* Task goal
Each entry below should appear again exactly as written, without pictures.

* Stored data entries

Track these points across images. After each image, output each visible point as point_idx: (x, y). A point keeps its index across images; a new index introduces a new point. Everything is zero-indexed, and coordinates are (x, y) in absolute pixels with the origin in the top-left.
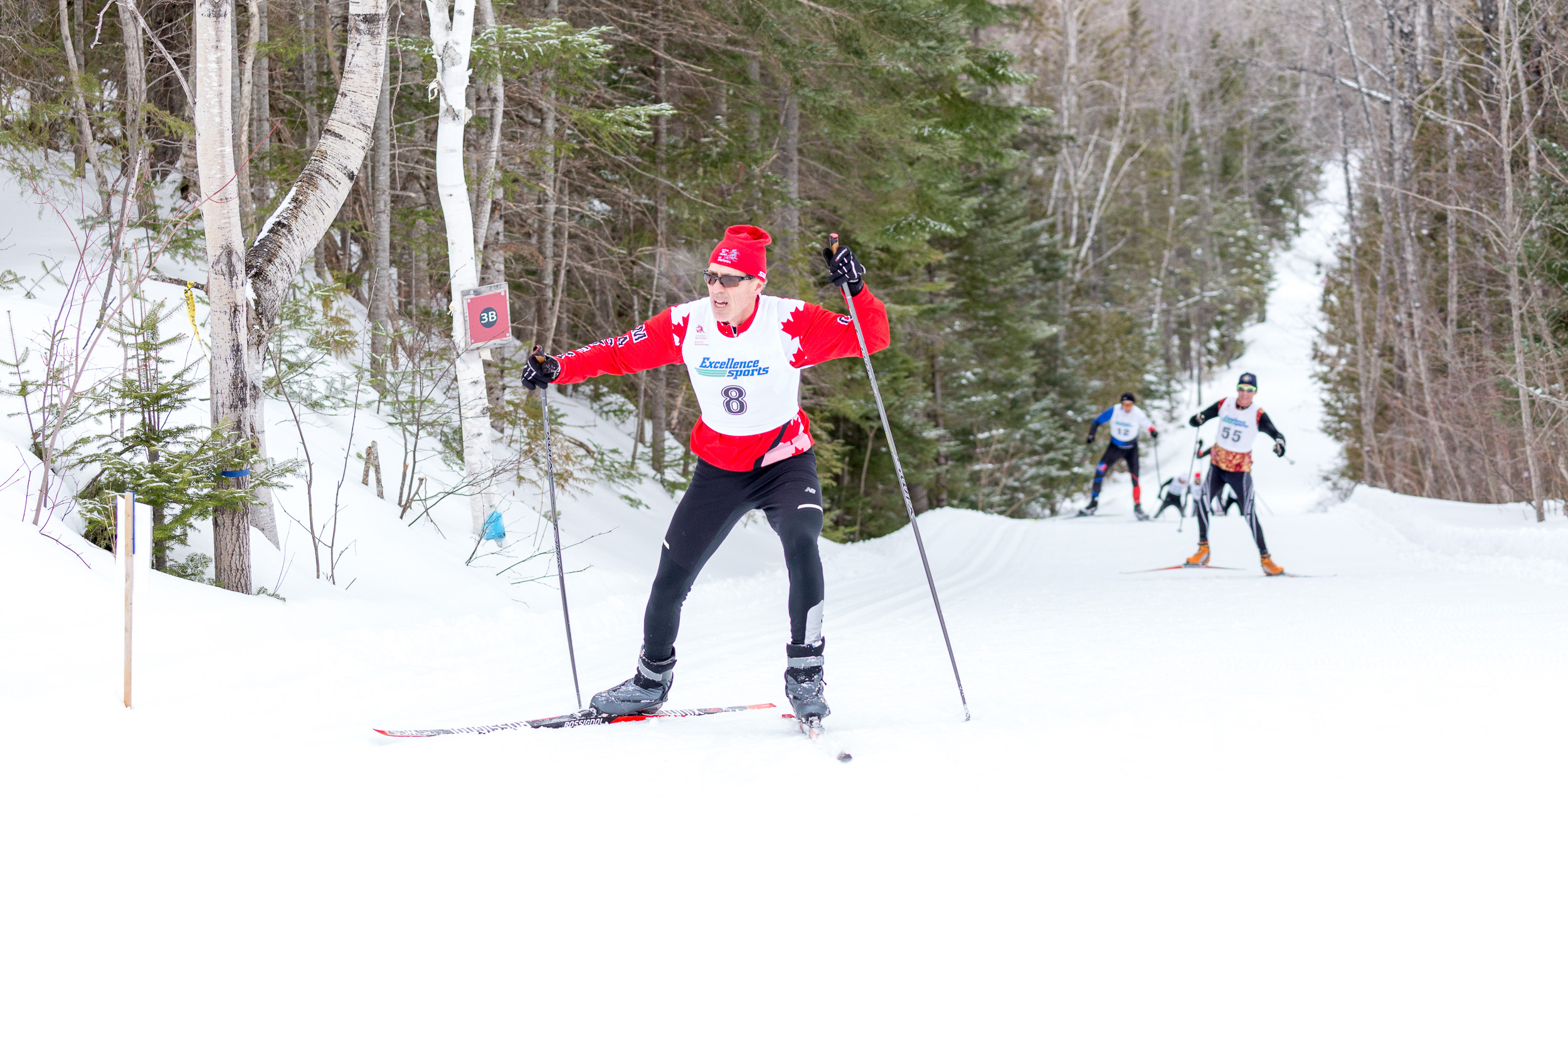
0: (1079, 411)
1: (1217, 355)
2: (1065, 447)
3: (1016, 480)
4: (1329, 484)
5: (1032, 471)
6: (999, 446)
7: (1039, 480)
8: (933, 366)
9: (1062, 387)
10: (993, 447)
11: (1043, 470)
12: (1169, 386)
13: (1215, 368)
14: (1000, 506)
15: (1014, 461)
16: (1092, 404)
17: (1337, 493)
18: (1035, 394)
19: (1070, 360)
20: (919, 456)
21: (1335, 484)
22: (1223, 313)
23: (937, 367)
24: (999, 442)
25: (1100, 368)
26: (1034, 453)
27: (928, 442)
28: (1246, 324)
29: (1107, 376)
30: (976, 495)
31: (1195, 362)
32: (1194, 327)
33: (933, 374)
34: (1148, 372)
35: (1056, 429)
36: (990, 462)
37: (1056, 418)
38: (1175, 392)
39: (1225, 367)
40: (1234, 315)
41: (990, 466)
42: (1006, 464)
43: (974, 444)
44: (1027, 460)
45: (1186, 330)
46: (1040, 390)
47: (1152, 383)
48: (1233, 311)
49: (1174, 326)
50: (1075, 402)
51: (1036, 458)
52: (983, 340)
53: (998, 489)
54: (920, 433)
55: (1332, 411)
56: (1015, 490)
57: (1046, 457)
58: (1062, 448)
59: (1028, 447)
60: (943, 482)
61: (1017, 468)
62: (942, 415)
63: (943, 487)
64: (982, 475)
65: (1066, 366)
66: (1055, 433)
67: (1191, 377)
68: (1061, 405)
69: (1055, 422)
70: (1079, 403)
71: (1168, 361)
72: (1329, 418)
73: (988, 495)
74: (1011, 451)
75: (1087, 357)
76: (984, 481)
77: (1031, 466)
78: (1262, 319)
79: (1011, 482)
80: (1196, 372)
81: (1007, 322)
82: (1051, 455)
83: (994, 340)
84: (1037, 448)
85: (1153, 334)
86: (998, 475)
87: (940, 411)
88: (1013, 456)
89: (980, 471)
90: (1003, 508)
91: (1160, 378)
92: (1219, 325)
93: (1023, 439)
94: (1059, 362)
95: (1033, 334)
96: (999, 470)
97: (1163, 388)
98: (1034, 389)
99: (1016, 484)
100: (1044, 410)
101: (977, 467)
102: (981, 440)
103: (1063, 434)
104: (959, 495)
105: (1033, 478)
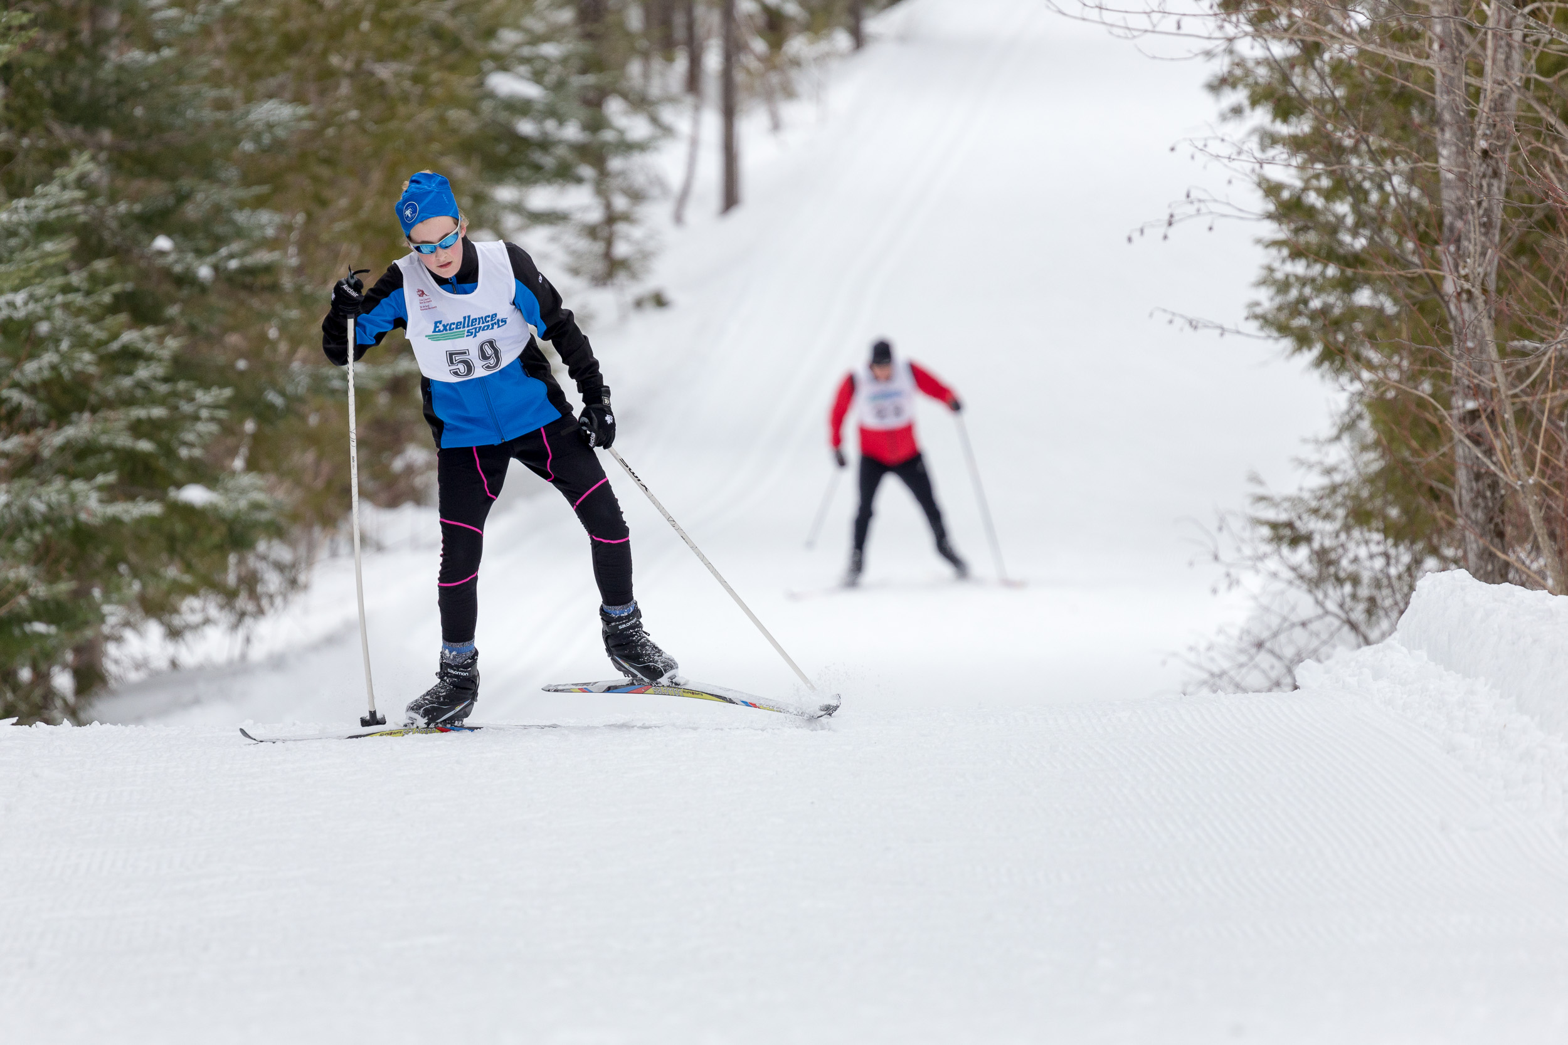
4: (1302, 553)
9: (126, 128)
12: (596, 124)
17: (1334, 596)
21: (1323, 558)
29: (327, 76)
34: (503, 63)
37: (101, 266)
38: (627, 147)
47: (521, 107)
82: (80, 429)
91: (559, 86)
97: (572, 132)
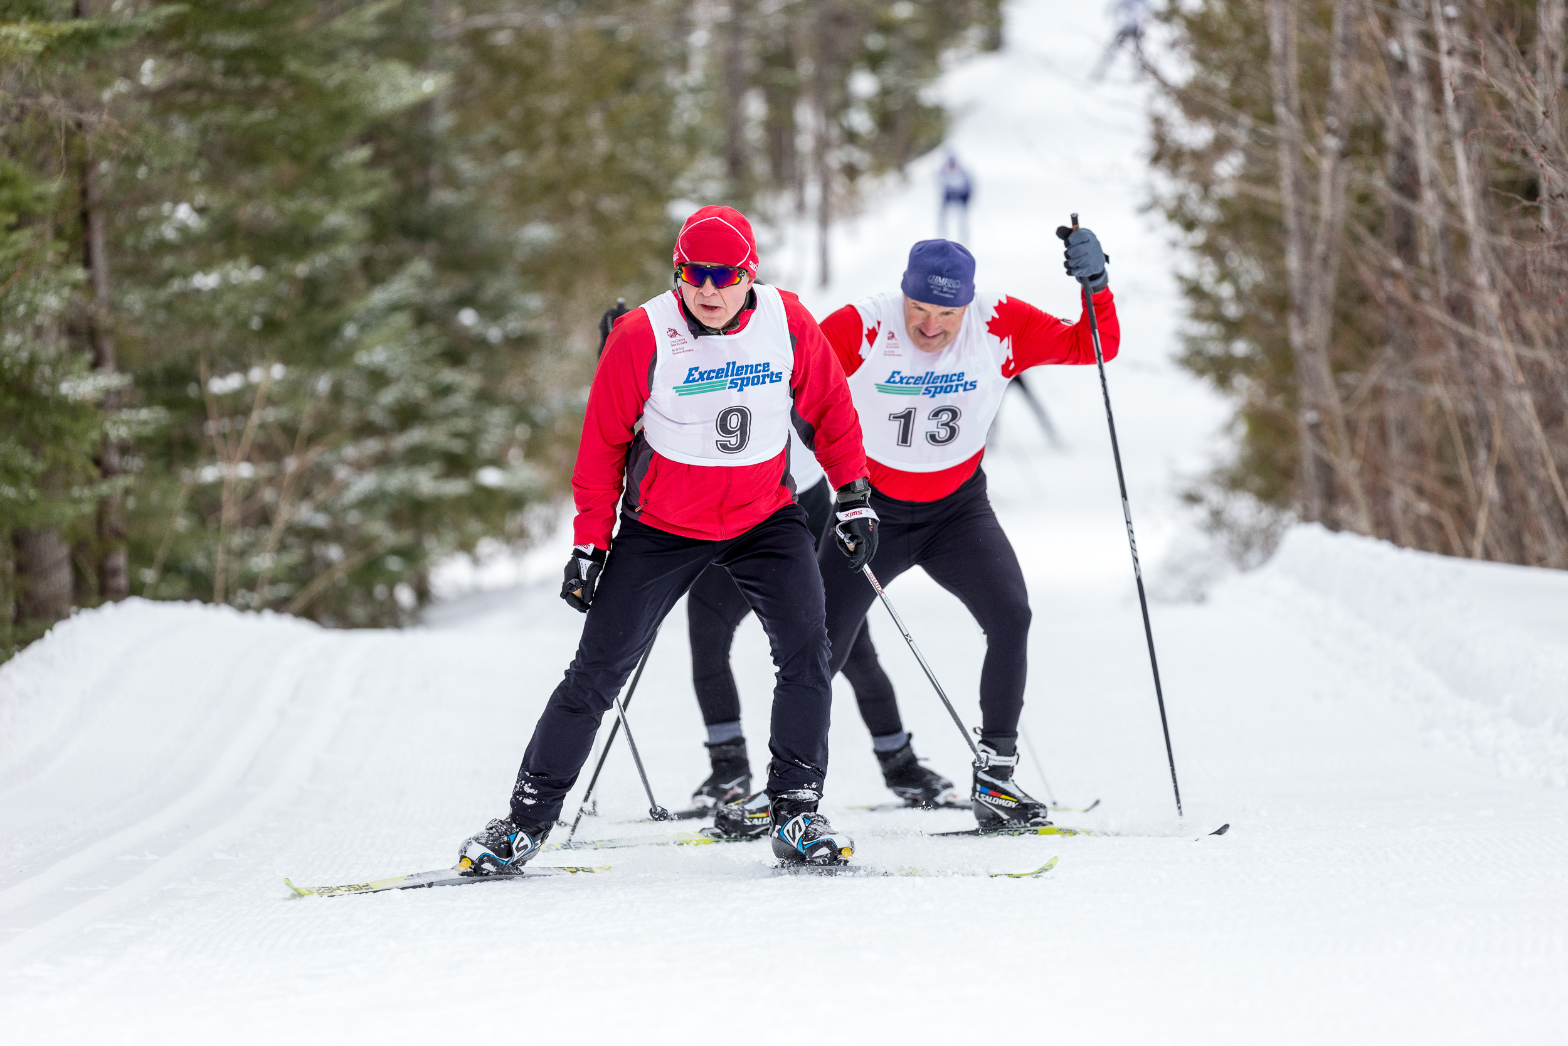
0: (493, 311)
1: (870, 146)
2: (456, 413)
3: (322, 508)
4: (1199, 511)
5: (364, 484)
6: (271, 415)
7: (383, 509)
8: (84, 193)
9: (444, 242)
10: (255, 417)
11: (397, 480)
13: (867, 184)
14: (274, 581)
15: (314, 455)
16: (528, 288)
17: (1224, 537)
18: (367, 264)
19: (466, 166)
20: (49, 450)
21: (1215, 513)
22: (886, 28)
23: (96, 194)
24: (270, 401)
25: (550, 188)
26: (365, 429)
27: (76, 410)
28: (949, 56)
29: (570, 209)
30: (210, 556)
31: (809, 168)
32: (806, 68)
33: (85, 218)
34: (680, 196)
35: (428, 361)
36: (248, 459)
39: (891, 179)
40: (919, 32)
41: (245, 470)
42: (291, 464)
43: (200, 409)
44: (350, 451)
45: (781, 76)
46: (383, 252)
48: (912, 21)
49: (750, 65)
50: (479, 287)
51: (372, 446)
52: (227, 115)
53: (270, 536)
54: (54, 384)
55: (1207, 308)
56: (314, 535)
57: (402, 441)
58: (445, 417)
59: (349, 415)
60: (115, 519)
61: (323, 474)
62: (110, 332)
63: (119, 535)
64: (225, 495)
65: (453, 180)
66: (426, 371)
67: (800, 207)
68: (442, 294)
69: (426, 342)
70: (493, 288)
71: (736, 164)
72: (1199, 329)
73: (242, 554)
74: (306, 425)
75: (514, 159)
76: (230, 513)
77: (360, 467)
78: (994, 43)
79: (307, 514)
80: (813, 192)
81: (293, 65)
83: (257, 116)
84: (376, 415)
85: (694, 90)
86: (268, 495)
87: (104, 318)
88: (312, 440)
89: (219, 484)
90: (283, 590)
92: (875, 62)
93: (337, 395)
94: (435, 172)
95: (367, 97)
96: (271, 481)
98: (364, 250)
99: (321, 520)
100: (395, 308)
101: (209, 474)
102: (219, 399)
103: (449, 375)
104: (161, 554)
105: (367, 503)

* Response to this exercise
Track these points across images. After each image, output each visible point as point_idx: (x, y). A point keeps its index across images; a new index introduces a new point. Everything is zero-indexed, and coordinates are (x, y) in absolute pixels with the origin in the top-left.
0: (1079, 411)
1: (1217, 355)
2: (1065, 447)
3: (1016, 480)
4: (1329, 484)
5: (1032, 471)
6: (999, 446)
7: (1039, 480)
8: (933, 366)
9: (1062, 387)
10: (993, 447)
11: (1043, 470)
12: (1169, 386)
13: (1215, 368)
14: (1000, 506)
15: (1014, 461)
16: (1092, 404)
17: (1337, 493)
18: (1035, 394)
19: (1070, 360)
20: (919, 456)
21: (1335, 484)
22: (1223, 313)
23: (937, 367)
24: (999, 442)
25: (1100, 368)
26: (1034, 453)
27: (928, 442)
28: (1246, 324)
29: (1107, 376)
30: (976, 495)
31: (1195, 362)
32: (1194, 327)
33: (933, 374)
34: (1148, 372)
35: (1056, 429)
36: (990, 462)
37: (1056, 418)
38: (1175, 392)
39: (1225, 367)
40: (1234, 315)
41: (990, 466)
42: (1006, 464)
43: (974, 444)
44: (1027, 460)
45: (1186, 330)
46: (1040, 390)
47: (1152, 383)
48: (1233, 311)
49: (1174, 326)
50: (1075, 402)
51: (1036, 458)
52: (983, 340)
53: (998, 489)
54: (920, 433)
55: (1332, 411)
56: (1015, 490)
57: (1046, 457)
58: (1062, 448)
59: (1028, 447)
60: (943, 482)
61: (1017, 468)
62: (942, 415)
63: (943, 487)
64: (982, 475)
65: (1066, 366)
66: (1055, 433)
67: (1191, 377)
68: (1061, 405)
69: (1055, 422)
70: (1079, 403)
71: (1168, 361)
72: (1329, 418)
73: (988, 495)
74: (1011, 451)
75: (1087, 357)
76: (984, 481)
77: (1031, 466)
78: (1262, 319)
79: (1011, 482)
80: (1196, 372)
81: (1007, 322)
82: (1051, 455)
83: (994, 340)
84: (1037, 448)
85: (1153, 334)
86: (998, 475)
87: (940, 411)
88: (1013, 456)
89: (980, 471)
90: (1003, 508)
91: (1160, 378)
92: (1219, 325)
93: (1023, 439)
94: (1059, 362)
95: (1033, 334)
96: (999, 470)
97: (1163, 388)
98: (1034, 389)
99: (1016, 484)
100: (1044, 410)
101: (977, 467)
102: (981, 440)
103: (1063, 434)
104: (959, 495)
105: (1033, 478)
4: (1302, 553)
9: (126, 128)
12: (596, 124)
17: (1334, 596)
21: (1323, 558)
29: (327, 76)
34: (503, 63)
37: (101, 266)
38: (627, 147)
47: (521, 107)
82: (80, 429)
91: (559, 86)
97: (572, 132)
0: (493, 311)
1: (870, 146)
2: (456, 413)
3: (322, 508)
4: (1199, 511)
5: (364, 484)
6: (271, 415)
7: (383, 509)
8: (84, 193)
9: (444, 242)
10: (255, 417)
11: (397, 480)
13: (867, 184)
14: (274, 581)
15: (314, 455)
16: (528, 288)
17: (1224, 537)
18: (367, 264)
19: (466, 166)
20: (49, 450)
21: (1215, 513)
22: (886, 28)
23: (96, 194)
24: (270, 401)
25: (550, 188)
26: (365, 429)
27: (76, 410)
28: (949, 56)
29: (570, 209)
30: (210, 556)
31: (809, 168)
32: (806, 68)
33: (85, 218)
34: (680, 196)
35: (428, 361)
36: (248, 459)
39: (891, 179)
40: (919, 32)
41: (245, 470)
42: (291, 464)
43: (200, 409)
44: (350, 451)
45: (781, 76)
46: (383, 252)
48: (912, 21)
49: (750, 65)
50: (479, 287)
51: (372, 446)
52: (227, 115)
53: (270, 536)
54: (54, 384)
55: (1207, 308)
56: (314, 535)
57: (402, 441)
58: (445, 417)
59: (349, 415)
60: (115, 519)
61: (323, 474)
62: (110, 332)
63: (119, 535)
64: (225, 495)
65: (453, 180)
66: (426, 371)
67: (800, 207)
68: (442, 294)
69: (426, 342)
70: (493, 288)
71: (736, 164)
72: (1199, 329)
73: (242, 554)
74: (306, 425)
75: (514, 159)
76: (230, 513)
77: (360, 467)
78: (994, 43)
79: (307, 514)
80: (813, 192)
81: (293, 65)
83: (257, 116)
84: (376, 415)
85: (694, 90)
86: (268, 495)
87: (104, 318)
88: (312, 440)
89: (219, 484)
90: (283, 590)
92: (875, 62)
93: (337, 395)
94: (435, 172)
95: (367, 97)
96: (271, 481)
98: (364, 250)
99: (321, 520)
100: (395, 308)
101: (209, 474)
102: (219, 399)
103: (449, 375)
104: (161, 554)
105: (367, 503)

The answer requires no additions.